When crafting the program, Stephanie Bormann, deputy director of the HP Foundation and Carole Lam-Chin, volunteer program manager for the HP Foundation, say it was important to allow employees to do something with their managers and colleagues together in their local communities, as opposed to HP’s leadership dictating how things should work. Another important factor: aligning company priorities with employees’.
“HP founders Bill Hewlett and Dave Packard wanted to be good global citizens,” Bormann says. “The values they championed continue to guide us. I keep those in mind as we try to make volunteering an integral part of the company and the way HP shows up in our communities.”
This year, 4,938 HP employees from 53 countries participated in the 40 Days of Doing Good program, volunteering 42,972 hours supporting organizations around the world. HP also supports employee donations to nonprofits by offering a match of up to $2,500 per employee each year and allows employees to spend four hours a month volunteering for the cause of their choice. Some of the projects employees have volunteered for include delivering educational materials to underserved students in India through a partnership with the Careworks Foundation, teaching leadership and STEM skills to young boys in Houston through a partnership with CHANCE, and a remote volunteering option with Missing Maps, creating maps of rural and vulnerable areas that can aid disaster relief efforts.

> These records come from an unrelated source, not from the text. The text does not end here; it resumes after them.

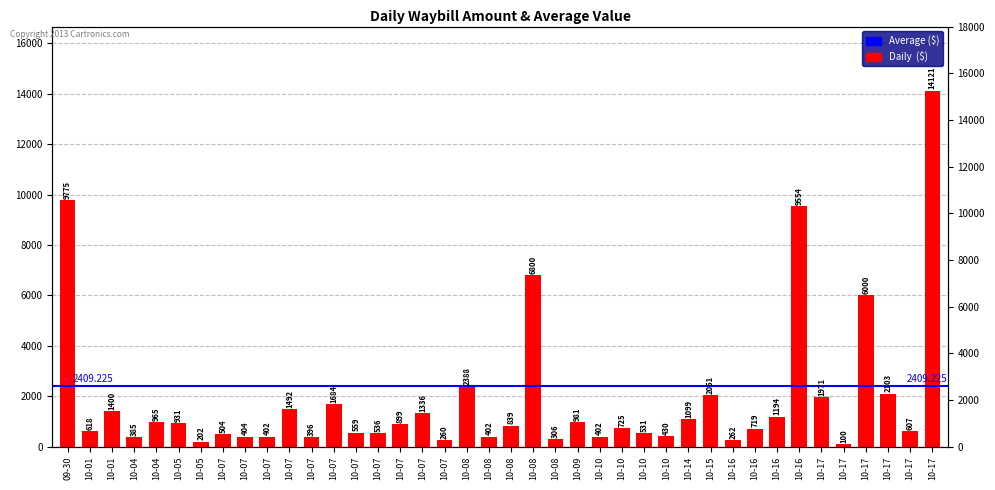

What is the change in value from 10-07 to 10-17?

+13717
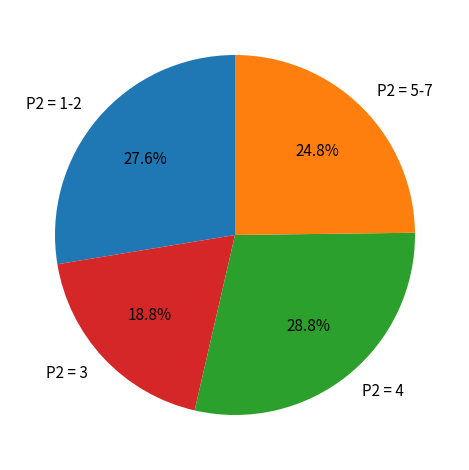

Is there any slice that represents more than half of the pie?

No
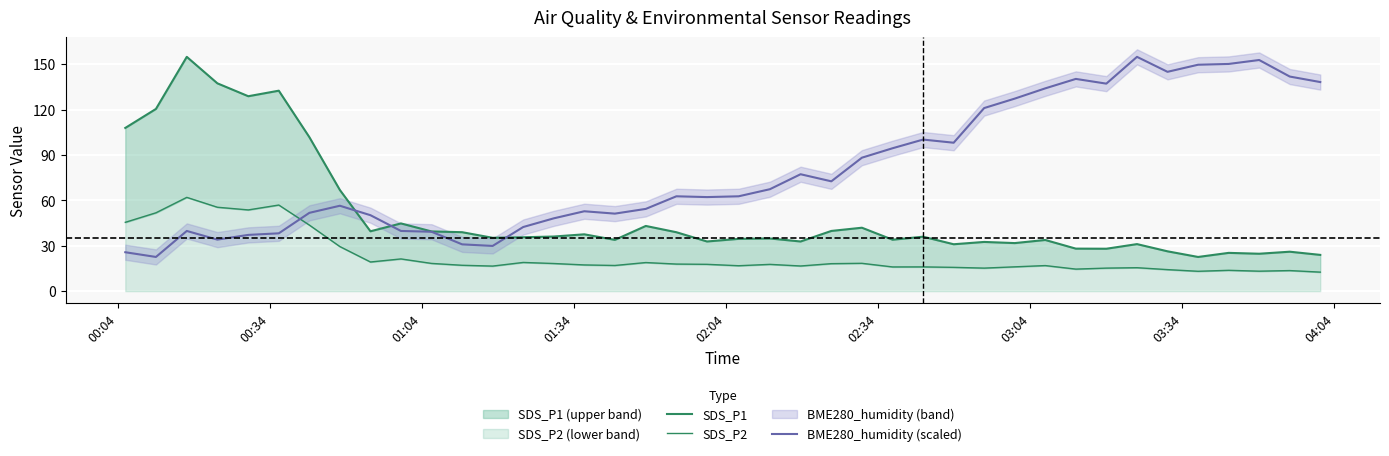

How many lines are shown in the chart?

3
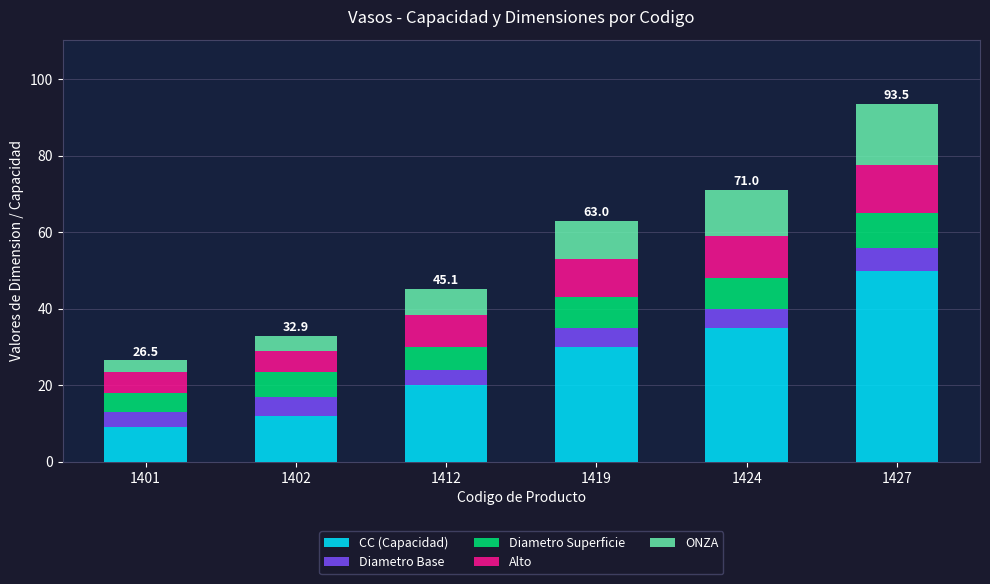

What is the approximate value of CC (Capacidad) at 1427?

50.0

“We’ve seen more and more employees really enjoy that flexibility and option to volunteer virtually or on their phone,” Lam-Chin says.
More than participation, employees want a role in shaping programs
Holly McCaleb, director of corporate social responsibility consulting at Points of Light, says typically when companies reach out for help with volunteer outreach, it’s because employees have asked for it, or the company has seen a drop in recruitment.

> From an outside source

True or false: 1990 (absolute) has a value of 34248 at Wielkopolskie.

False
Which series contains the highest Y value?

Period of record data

Smith says understanding what matters to employees and including them in selecting and designing volunteer opportunities is critical to a program’s success. Whether it’s a feedback loop of surveys or office hours, employees need a seat at the table with the ability to give input, she says. Lam-Chin agrees,noting that every month HP Foundation convenes its network of employee champions where they can share best practices and activities they are spearheading.
“This forum enables employees to drive greater interest in projects they are passionate about, and in some cases, creates a groundswell for global participation,” she explains.

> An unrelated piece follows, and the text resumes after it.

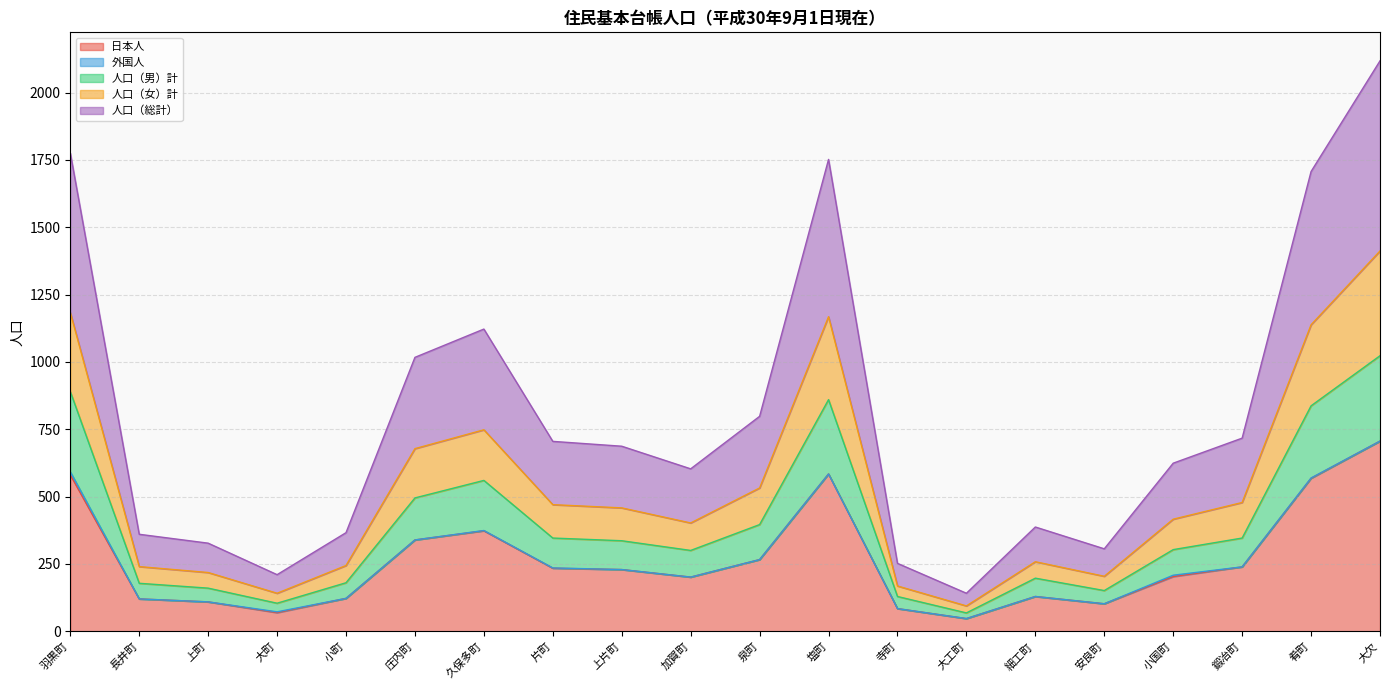

What is the approximate value of 日本人 at 細工町?

129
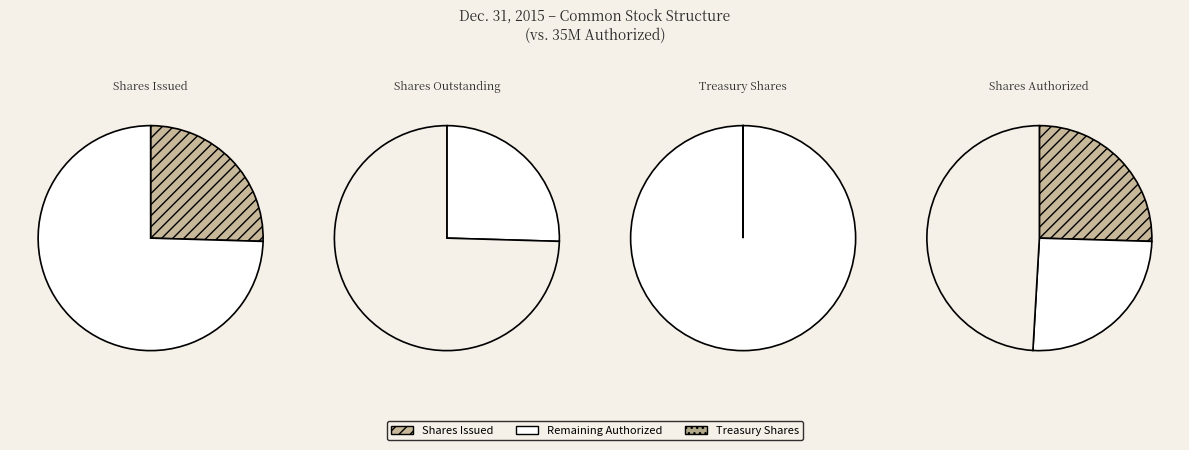

How many segments does this pie chart have?

4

For younger employees like Tamura, that willingness to collaborate with employees and provide opportunities for them to make a positive impact through their work is becoming more than an extra benefit — it’s an expectation.
“As companies move forward and hire more young people, they really have to pay attention to this,” Tamura says. “Gen Zers don’t just want to work for a company for profit. We know there are other companies that will fit our morals and ethics, and we will go there.”